ECB President Mario Draghi said in September the bank was ready to buy unlimited amounts of bonds focused on maturities of one to three years of countries that requested a European bailout and met strict conditions.
The plan has yet to be triggered and Spain, seen as most likely to make first use of the measure, last month asked for assurances that intervention under the programme would bring its debt yields down.
"The ECB has made clear its determination to do what is necessary to preserve the euro.

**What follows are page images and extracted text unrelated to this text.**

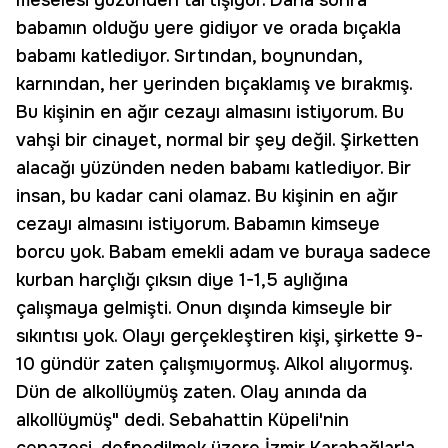
meselesi yüzünden tartışıyor. Daha sonra
babamın olduğu yere gidiyor ve orada bıçakla
babamı katlediyor. Sırtından, boynundan,
karnından, her yerinden bıçaklamış ve bırakmış.
Bu kişinin en ağır cezayı almasını istiyorum. Bu
vahşi bir cinayet, normal bir şey değil. Şirketten
alacağı yüzünden neden babamı katlediyor. Bir
insan, bu kadar cani olamaz. Bu kişinin en ağır
cezayı almasını istiyorum. Babamın kimseye
borcu yok. Babam emekli adam ve buraya sadece
kurban harçlığı çıksın diye 1-1,5 aylığına
çalışmaya gelmişti. Onun dışında kimseyle bir
sıkıntısı yok. Olayı gerçekleştiren kişi, şirkette 9-
10 gündür zaten çalışmıyormuş. Alkol alıyormuş.
Dün de alkollüymüş zaten. Olay anında da
alkollüymüş" dedi. Sebahattin Küpeli'nin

The OMT (Outright Monetary Transactions scheme) provides the necessary tools to deliver on that commitment," Patrick Honohan, Ireland's representative on the ECB board, said.
"Still, it is not to be expected that the OMT will by itself restore the tight uniformity of spreads that prevailed for the first decade of the euro," he added in the text of speech to be delivered in Basel, Switzerland.
Honohan's comments echo remarks by fellow ECB policymaker Benoit Coeure, who said in December that the aim of the scheme was not to eliminate the premium over German Bunds that euro zone governments pay to borrow on the market.
Spain, which said on Tuesday its gross bond issuance target for 2013 was 121.3 billion euros - up 7.6 percent on last year - has seen the yields on its 10-year government debt fall to 5.09 percent since Draghi announced the new initiative.
That is still higher than bailed-out Ireland whose comparable debt trades at 4.43 percent, a level Honohan said that was a poor return for the sizable budget adjustments Dublin has made since its "relatively extreme" financial crisis began.
Ireland, which is looking to raise around 2 billion euros in its first debt sale of 2013 on Tuesday, has made spending cuts and tax hikes equivalent to 18 percent of annual output since 2008.
"Irish sovereign spreads may no longer be bloated by redenomination risk, but at 300 basis points at the long end, they do seem to reflect a credit risk premium that is poor reward, so far, for what has been a sizable fiscal adjustment effort," he said.